Bahkan sampai ketika mobil sedan Juna berhenti tepat di depan pagar indekos tempat Aska tinggal, Juna masih dapat merasakan suasana mobil yang begitu canggung.
“Ah, oke, canggung banget.” Juna akhirnya memberanikan diri untuk berbicara. “Sorry, Aska. Teteh suka begitu kalo ngomong, ceplas-ceplos aja.”
“Um....” Aska mengulum bibirnya. “Iya, gapapa. Agak bingung aja sedikit kenapa Kak Yesha bisa langsung tau nama gue.”
“Soal itu... gue emang pernah cerita beberapa kali ke teteh. Maaf, ya, kalo bikin lu jadi nggak nyaman.”
“Ya udah, gapapa. Wajarlah kakak adek saling nyeritain kehidupan masing-masing.” Aska berusaha mengerti, melepas sabuk pengaman yang melekat untuk bersiap-siap turun.
“Ini kopinya jangan lupa dibawa, Aska.”
“Oh, iya. Thanks, Jun, buat hari ini. Gue turun, ya?”
Sebelum Aska benar-benar turun, Juna terlebih dahulu meraih pergelangan tangannya. “Satu lagi.”
“Iya?” Pemuda itu menoleh, menunggu sebuah kalimat keluar dari belah bibir Juna.
Jemari yang semula melingkar pada pergelangan tangan Aska, kini terangkat untuk mengusap pipi kemerahan Aska dengan ibu jarinya. Menatap manik Aska yang berbinar-binar di tengah gemerlap kota.

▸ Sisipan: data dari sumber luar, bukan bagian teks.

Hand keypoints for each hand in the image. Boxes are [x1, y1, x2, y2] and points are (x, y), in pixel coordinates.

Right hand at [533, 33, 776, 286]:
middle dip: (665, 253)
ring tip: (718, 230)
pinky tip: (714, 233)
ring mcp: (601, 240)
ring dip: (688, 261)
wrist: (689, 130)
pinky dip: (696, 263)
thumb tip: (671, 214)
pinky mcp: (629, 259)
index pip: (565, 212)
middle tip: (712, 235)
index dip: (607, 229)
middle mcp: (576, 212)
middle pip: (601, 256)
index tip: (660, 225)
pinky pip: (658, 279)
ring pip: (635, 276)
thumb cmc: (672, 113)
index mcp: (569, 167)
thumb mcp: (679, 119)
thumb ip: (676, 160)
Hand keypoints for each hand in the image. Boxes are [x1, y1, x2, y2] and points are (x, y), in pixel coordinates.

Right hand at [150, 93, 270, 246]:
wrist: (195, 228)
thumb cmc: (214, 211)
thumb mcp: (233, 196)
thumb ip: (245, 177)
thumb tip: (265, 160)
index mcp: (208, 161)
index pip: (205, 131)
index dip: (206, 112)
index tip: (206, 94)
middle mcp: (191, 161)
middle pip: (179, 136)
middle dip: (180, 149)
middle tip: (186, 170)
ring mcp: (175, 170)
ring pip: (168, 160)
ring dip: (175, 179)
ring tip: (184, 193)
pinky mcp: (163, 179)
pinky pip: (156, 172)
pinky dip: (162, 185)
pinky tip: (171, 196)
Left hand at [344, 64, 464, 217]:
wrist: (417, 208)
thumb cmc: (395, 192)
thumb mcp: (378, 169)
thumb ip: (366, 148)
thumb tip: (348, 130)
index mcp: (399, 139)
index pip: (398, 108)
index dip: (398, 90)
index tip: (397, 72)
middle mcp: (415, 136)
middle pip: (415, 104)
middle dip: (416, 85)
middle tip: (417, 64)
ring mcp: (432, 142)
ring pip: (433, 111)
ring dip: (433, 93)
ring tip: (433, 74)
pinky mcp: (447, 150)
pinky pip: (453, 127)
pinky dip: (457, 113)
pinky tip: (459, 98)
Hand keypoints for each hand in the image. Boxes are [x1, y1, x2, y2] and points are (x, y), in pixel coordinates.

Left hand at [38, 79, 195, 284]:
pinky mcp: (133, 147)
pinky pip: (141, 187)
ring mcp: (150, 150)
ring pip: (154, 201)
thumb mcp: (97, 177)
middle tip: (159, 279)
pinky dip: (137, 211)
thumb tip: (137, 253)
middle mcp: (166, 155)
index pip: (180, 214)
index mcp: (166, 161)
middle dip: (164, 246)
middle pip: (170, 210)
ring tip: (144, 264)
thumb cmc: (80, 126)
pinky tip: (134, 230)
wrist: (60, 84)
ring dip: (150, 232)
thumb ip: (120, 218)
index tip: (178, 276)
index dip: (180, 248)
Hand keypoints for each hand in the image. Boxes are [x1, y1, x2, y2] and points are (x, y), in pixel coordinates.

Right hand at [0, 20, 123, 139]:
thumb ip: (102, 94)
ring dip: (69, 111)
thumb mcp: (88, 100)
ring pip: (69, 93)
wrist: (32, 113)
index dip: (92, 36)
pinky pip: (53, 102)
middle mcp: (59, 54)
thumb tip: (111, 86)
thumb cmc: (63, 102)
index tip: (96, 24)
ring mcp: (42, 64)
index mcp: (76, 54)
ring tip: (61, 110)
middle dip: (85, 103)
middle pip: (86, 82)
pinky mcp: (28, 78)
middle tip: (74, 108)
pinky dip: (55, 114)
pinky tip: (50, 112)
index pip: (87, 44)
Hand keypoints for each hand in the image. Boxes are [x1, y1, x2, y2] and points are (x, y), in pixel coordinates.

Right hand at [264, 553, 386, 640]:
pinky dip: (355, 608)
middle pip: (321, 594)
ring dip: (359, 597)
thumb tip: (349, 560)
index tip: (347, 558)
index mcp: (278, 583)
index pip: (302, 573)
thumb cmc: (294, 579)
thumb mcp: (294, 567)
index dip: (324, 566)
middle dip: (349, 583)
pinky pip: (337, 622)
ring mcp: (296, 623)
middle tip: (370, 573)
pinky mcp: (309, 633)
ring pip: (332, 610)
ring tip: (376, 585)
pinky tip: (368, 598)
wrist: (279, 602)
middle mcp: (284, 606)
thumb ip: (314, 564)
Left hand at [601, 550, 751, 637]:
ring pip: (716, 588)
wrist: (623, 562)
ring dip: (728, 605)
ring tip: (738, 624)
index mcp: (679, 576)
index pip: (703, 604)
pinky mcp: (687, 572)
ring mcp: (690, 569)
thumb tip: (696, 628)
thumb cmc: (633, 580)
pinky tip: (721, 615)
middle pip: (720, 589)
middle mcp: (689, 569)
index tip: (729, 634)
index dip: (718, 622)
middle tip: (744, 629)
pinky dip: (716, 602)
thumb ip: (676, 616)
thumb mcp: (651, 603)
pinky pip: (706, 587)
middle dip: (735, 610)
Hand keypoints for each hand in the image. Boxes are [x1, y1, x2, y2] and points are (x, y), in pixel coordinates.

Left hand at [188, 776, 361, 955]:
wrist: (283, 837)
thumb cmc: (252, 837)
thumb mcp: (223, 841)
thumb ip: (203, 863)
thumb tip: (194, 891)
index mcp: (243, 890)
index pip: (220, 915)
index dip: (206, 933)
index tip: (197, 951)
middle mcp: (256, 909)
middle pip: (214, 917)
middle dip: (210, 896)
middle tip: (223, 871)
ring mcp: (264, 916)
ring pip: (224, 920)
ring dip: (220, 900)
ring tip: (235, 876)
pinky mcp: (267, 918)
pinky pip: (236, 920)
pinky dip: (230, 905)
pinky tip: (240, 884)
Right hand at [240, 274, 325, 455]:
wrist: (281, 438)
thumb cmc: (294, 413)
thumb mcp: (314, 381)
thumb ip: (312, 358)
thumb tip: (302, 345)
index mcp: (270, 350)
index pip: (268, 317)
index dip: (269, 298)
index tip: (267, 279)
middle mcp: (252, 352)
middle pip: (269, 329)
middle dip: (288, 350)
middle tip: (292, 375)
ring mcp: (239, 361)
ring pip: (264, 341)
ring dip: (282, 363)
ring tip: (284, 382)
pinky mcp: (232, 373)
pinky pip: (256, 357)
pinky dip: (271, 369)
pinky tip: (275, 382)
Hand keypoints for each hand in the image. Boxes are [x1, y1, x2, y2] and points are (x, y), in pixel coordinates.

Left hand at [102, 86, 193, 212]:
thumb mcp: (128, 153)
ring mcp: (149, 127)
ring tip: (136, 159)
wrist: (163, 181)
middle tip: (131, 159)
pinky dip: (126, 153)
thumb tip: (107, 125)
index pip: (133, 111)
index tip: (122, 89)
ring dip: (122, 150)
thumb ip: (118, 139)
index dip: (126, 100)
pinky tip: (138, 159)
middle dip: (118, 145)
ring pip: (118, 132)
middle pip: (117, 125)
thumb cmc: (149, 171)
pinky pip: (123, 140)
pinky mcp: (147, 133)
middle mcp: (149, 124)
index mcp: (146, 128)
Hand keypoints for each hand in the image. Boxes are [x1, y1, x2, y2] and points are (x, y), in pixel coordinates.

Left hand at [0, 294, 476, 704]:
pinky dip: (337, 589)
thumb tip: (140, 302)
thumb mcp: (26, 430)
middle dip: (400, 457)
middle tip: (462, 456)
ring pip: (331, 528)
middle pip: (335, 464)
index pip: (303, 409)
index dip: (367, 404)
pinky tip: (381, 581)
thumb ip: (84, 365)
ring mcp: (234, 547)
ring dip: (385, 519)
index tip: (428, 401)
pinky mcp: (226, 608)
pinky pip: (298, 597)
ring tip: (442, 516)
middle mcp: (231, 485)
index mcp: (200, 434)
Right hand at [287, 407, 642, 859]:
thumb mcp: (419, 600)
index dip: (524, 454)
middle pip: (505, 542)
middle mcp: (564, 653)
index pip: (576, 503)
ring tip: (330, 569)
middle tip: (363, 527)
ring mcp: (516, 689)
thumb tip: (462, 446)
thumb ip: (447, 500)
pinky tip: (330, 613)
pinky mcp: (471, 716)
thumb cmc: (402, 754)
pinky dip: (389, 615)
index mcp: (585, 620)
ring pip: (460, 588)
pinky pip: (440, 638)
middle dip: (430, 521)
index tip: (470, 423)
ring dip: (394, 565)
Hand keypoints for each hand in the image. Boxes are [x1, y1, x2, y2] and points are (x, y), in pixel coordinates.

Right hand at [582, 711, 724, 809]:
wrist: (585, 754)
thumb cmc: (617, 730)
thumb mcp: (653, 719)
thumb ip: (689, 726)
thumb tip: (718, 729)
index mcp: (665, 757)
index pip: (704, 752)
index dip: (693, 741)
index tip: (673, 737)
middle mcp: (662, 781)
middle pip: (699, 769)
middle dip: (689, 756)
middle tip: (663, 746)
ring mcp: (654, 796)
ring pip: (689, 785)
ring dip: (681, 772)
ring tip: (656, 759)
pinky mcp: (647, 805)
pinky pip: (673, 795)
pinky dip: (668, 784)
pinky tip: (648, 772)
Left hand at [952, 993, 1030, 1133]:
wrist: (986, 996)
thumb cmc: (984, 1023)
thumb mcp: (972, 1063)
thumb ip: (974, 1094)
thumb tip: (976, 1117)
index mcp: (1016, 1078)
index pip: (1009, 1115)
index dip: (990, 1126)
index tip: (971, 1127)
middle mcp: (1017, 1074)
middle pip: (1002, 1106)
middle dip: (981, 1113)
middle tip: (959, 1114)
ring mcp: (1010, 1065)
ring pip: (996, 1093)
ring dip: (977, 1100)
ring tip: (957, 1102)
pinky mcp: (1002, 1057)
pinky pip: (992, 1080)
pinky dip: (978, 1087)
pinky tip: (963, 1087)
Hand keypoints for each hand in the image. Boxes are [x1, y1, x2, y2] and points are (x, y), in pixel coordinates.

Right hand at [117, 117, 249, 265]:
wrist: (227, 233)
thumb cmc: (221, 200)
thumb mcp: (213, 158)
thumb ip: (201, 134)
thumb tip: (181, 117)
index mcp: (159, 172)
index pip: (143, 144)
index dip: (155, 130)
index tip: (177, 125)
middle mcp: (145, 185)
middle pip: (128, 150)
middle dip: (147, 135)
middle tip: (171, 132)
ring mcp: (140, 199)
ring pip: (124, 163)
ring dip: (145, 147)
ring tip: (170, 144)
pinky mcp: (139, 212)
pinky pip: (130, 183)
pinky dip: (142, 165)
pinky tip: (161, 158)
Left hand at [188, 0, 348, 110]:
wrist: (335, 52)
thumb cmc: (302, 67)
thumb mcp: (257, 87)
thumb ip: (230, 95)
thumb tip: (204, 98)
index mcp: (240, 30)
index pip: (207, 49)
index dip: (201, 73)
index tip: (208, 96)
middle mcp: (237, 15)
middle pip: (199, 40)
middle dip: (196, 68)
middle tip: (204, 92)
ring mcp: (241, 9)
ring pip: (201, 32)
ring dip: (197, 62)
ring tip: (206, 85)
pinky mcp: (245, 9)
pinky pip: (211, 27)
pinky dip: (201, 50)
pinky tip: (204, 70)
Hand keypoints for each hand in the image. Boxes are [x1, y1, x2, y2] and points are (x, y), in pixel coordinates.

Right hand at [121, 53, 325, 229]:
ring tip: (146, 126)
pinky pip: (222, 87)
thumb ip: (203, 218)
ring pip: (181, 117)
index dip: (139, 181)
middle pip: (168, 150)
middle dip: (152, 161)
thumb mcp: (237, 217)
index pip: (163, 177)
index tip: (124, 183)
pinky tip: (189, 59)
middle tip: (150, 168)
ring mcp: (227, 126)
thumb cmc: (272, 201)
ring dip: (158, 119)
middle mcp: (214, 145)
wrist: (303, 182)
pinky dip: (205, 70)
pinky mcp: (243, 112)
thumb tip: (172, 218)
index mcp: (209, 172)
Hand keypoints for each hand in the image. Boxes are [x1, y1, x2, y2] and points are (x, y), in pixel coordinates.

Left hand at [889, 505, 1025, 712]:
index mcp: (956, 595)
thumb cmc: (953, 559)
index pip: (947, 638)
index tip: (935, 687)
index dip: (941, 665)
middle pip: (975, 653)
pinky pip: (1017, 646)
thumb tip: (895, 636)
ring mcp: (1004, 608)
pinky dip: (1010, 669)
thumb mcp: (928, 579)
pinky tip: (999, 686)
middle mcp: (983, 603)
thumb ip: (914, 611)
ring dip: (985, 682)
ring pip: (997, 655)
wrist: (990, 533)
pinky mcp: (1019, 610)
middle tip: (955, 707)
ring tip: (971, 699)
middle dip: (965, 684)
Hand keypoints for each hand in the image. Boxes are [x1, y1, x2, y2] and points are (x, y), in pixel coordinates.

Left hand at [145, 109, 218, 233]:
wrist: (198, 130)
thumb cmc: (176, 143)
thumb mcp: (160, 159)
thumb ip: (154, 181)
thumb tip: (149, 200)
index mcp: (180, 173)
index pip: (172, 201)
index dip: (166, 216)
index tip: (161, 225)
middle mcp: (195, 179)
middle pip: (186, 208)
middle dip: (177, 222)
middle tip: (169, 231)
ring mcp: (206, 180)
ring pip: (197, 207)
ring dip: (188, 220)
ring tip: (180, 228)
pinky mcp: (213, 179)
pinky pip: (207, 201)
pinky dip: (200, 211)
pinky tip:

“Ehm... this might sounds cheesy. But know that you're worth to be loved,” ujar Juna dengan jeda yang cukup panjang. “Mungkin, kakak yang tadi kesannya cuma ngejadiin lu pelampiasan, tapi lu sebenernya jauh dari sekadar kata itu. Lu selalu pantes buat dapet cinta yang berlimpah ruah, lu nggak cuma sekadar tempat buat didatengin sementara waktu. Semoga lu udah beneran bisa berdamai sama semuanya, ya?”
Aska tertegun, ludahnya ia paksa telan hingga menimbulkan rasa nyeri pada kerongkongannya.
“Nggak ada yang mau liat lu sedih, so please be happy. In case you haven't heard this from someone else, happiness looks good on you. Truly. Dan semoga, gue nggak bakal pernah ngecewain lu, ya, Aska. Makasih udah sama-sama mau nyoba ngejalanin semuanya bareng gue.”
Sebuah usapan lembut kembali dapat Aska rasakan pada pipinya yang kemerah-merahan. Dan kini Aska sepenuhnya paham,
Dirinya memang telah jatuh sedalam-dalamnya.